Pathophysiology: Little is known about the route and the source of transmission of the virus. VZV is certainly transmissible through the airborne route and does not require close personal contact. The skin lesions are certainly full of infectious virus particles whilst in contrast, it is almost impossible to isolate virus from the upper respiratory tract. It is possible that aerial transmission originates from symptomless oral lesions.
Disease statistics: Overall seroprevalence of anti VZV antibodies was 68.22%. The age related seroprevalence rate of anti VZV antibodies was 29% in the age group of 1-5 years, 51.1% in 5-10 years, 71.7% in 11-15 years, 79.8% in 16-20 years, 88.1% in 21-30 years and 91.1% in 31-40 years.

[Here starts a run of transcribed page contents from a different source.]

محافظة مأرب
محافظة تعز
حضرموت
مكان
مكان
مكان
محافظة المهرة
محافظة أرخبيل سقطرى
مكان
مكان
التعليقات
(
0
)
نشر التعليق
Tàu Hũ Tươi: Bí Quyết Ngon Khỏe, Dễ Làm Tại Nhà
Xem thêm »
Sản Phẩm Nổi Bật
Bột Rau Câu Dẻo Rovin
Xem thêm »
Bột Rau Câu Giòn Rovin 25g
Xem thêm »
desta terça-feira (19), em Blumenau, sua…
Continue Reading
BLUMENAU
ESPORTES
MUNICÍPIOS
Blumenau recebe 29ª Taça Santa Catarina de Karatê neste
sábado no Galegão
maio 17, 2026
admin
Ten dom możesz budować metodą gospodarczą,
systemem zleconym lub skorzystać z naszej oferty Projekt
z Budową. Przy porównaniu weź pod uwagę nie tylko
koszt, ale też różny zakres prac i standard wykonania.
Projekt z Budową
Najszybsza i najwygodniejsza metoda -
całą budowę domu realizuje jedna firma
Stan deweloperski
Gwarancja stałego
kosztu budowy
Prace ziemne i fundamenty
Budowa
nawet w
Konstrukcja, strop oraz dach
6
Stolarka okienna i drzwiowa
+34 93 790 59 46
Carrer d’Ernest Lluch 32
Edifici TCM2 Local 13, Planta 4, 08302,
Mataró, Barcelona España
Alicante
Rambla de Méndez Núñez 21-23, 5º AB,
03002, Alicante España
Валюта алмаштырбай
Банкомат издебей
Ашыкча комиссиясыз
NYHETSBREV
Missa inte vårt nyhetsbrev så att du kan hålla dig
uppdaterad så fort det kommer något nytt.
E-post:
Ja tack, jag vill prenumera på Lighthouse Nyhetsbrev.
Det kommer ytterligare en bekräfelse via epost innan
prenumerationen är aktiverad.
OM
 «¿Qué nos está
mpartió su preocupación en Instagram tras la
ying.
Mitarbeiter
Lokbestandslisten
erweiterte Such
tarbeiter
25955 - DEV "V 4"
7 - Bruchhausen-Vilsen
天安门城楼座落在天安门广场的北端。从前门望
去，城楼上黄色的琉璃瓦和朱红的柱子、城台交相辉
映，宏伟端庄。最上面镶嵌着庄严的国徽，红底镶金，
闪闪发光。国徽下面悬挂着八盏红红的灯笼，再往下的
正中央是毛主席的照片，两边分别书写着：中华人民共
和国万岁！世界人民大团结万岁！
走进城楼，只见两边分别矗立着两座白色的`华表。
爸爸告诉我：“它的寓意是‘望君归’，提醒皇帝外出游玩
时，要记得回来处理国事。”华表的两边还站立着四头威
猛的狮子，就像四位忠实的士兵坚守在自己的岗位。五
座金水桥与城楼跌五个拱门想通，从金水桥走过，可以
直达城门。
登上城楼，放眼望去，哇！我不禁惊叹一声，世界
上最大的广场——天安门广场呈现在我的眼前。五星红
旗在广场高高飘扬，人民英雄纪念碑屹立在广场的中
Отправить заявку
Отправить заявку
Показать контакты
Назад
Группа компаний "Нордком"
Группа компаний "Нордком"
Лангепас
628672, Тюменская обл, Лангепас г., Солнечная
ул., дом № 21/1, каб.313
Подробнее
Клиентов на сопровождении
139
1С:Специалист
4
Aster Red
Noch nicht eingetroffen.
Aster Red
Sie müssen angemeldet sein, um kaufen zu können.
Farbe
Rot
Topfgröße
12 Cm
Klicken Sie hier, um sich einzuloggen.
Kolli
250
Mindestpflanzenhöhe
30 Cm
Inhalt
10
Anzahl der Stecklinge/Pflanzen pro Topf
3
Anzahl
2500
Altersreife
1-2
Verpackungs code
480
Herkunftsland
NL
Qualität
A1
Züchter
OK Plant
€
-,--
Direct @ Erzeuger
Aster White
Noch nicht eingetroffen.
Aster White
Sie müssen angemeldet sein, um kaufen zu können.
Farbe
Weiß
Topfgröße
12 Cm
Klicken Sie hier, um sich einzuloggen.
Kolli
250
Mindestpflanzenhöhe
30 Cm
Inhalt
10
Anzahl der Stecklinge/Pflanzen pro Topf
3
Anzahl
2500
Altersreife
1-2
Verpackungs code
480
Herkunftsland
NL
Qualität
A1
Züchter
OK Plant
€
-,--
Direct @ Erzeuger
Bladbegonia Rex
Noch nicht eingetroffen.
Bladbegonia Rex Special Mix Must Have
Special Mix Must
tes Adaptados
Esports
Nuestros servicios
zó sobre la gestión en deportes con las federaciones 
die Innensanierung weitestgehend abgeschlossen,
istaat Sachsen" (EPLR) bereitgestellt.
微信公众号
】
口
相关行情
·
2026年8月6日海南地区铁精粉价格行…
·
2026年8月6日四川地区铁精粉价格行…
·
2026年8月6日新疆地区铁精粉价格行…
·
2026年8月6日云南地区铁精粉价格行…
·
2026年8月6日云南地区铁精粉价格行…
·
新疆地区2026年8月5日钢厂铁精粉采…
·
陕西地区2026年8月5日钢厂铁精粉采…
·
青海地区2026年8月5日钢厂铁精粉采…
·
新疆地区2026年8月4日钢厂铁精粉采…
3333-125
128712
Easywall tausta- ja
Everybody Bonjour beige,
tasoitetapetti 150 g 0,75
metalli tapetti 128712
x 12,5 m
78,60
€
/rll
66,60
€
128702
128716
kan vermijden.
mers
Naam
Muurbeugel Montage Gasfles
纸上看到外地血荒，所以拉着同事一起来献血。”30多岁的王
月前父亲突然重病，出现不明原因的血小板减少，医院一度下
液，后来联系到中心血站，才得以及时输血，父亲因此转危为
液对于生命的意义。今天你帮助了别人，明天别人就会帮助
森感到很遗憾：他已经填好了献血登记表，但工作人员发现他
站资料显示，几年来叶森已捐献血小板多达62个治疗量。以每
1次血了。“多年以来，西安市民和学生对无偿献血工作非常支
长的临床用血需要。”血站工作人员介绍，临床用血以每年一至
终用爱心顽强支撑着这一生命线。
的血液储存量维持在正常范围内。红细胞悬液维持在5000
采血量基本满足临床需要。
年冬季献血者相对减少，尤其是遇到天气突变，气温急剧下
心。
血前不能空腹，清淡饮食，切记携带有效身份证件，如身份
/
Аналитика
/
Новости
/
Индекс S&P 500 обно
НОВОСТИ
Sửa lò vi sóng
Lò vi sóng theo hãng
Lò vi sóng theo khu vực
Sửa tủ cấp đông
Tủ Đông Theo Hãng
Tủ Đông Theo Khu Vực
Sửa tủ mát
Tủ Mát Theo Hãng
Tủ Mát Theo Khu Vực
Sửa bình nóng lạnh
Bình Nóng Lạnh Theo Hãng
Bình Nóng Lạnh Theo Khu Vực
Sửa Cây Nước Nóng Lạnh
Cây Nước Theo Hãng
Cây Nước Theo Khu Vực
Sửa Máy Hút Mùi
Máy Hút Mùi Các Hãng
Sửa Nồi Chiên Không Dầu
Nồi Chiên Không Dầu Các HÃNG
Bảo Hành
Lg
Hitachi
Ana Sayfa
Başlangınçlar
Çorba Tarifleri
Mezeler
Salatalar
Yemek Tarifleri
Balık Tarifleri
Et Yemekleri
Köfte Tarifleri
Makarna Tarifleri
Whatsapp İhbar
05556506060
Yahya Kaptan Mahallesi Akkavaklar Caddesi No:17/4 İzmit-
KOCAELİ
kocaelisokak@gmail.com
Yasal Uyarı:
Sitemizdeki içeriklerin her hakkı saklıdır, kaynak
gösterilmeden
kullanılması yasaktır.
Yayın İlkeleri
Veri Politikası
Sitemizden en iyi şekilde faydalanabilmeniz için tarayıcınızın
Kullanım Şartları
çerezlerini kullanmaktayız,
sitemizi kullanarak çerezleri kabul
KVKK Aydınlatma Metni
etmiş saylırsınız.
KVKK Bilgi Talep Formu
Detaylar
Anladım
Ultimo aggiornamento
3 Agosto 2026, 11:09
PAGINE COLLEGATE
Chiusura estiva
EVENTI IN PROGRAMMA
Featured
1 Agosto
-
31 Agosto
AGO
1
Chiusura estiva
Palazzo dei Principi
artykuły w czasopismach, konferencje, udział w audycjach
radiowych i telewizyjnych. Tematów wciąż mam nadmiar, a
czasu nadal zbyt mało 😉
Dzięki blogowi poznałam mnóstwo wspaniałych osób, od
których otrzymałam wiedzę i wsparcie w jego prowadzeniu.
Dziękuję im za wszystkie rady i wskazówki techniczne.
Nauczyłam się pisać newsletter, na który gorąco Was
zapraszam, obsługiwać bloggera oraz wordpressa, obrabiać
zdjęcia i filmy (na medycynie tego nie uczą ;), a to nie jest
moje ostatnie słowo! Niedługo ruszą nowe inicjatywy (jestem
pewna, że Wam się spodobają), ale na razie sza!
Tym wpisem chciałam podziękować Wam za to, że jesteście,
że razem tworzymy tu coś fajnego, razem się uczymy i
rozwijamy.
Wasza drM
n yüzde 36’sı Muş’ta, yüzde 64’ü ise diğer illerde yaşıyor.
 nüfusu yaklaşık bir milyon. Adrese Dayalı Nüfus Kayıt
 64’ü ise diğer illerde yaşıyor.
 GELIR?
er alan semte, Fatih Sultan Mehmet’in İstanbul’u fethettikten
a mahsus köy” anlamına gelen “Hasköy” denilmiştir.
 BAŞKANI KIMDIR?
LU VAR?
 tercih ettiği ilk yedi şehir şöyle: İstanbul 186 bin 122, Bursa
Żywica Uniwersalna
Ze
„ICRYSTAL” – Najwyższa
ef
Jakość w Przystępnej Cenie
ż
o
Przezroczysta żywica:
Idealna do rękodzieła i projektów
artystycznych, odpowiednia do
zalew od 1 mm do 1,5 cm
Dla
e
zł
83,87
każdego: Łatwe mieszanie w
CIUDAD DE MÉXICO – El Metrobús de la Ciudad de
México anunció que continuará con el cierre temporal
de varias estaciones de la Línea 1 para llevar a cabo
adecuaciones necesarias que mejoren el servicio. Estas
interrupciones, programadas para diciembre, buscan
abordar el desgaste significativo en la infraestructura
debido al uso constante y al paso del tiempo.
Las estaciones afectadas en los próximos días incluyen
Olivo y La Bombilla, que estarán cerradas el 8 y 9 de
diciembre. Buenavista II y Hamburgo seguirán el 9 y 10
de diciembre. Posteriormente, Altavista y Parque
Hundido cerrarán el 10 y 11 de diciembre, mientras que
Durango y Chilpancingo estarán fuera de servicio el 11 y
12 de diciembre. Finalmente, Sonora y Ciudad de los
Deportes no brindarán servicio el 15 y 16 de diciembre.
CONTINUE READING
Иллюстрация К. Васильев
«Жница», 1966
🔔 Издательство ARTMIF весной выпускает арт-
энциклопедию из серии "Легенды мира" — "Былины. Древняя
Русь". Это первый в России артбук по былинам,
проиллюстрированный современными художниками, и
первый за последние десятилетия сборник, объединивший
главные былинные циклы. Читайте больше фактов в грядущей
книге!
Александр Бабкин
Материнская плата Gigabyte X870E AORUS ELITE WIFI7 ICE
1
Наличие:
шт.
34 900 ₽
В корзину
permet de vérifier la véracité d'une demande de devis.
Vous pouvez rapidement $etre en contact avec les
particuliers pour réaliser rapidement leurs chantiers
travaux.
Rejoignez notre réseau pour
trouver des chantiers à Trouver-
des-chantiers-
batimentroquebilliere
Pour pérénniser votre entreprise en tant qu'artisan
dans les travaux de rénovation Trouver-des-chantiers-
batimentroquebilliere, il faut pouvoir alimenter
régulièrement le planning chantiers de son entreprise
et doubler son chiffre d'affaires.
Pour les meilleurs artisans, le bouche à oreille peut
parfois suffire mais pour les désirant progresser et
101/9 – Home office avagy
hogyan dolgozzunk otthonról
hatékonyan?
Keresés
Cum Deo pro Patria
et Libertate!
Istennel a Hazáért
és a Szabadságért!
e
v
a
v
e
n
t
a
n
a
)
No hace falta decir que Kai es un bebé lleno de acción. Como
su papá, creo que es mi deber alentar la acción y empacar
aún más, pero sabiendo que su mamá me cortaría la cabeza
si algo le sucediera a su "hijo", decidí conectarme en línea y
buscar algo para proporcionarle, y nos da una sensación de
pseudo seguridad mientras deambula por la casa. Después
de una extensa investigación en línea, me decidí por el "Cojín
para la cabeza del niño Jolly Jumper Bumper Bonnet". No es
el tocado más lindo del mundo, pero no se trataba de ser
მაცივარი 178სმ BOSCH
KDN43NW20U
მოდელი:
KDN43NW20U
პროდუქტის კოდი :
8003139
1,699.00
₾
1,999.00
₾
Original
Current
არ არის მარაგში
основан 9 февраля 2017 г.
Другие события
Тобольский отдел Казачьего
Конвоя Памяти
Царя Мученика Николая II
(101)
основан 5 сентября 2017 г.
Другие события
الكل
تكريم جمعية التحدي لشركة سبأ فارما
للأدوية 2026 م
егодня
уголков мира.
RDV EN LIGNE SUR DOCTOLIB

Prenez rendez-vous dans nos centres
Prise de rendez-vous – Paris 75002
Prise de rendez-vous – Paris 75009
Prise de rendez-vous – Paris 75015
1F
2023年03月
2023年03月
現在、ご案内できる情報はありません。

Treatment: Several studies indicate that antiviral medications decrease the duration of symptoms and the likelihood of postherpetic neuralgia, especially when initiated within 2 days of the onset of rash. In typical cases that involve individuals who are otherwise healthy, oral acyclovir may be prescribed. An important study by Kubeyinje (1997) suggested that the use of acyclovir in healthy young adults with zoster is not clearly justified, especially in situations of limited economic resources.
Research: Severe complications of chickenpox in hospitalised children in the UK and Ireland .This study provides a minimum estimate of severe complications and death resulting from varicella in children in the UK and Ireland. Most complications, excluding deaths, occur in otherwise healthy children and thus would be preventable only through a universal childhood immunisation programme.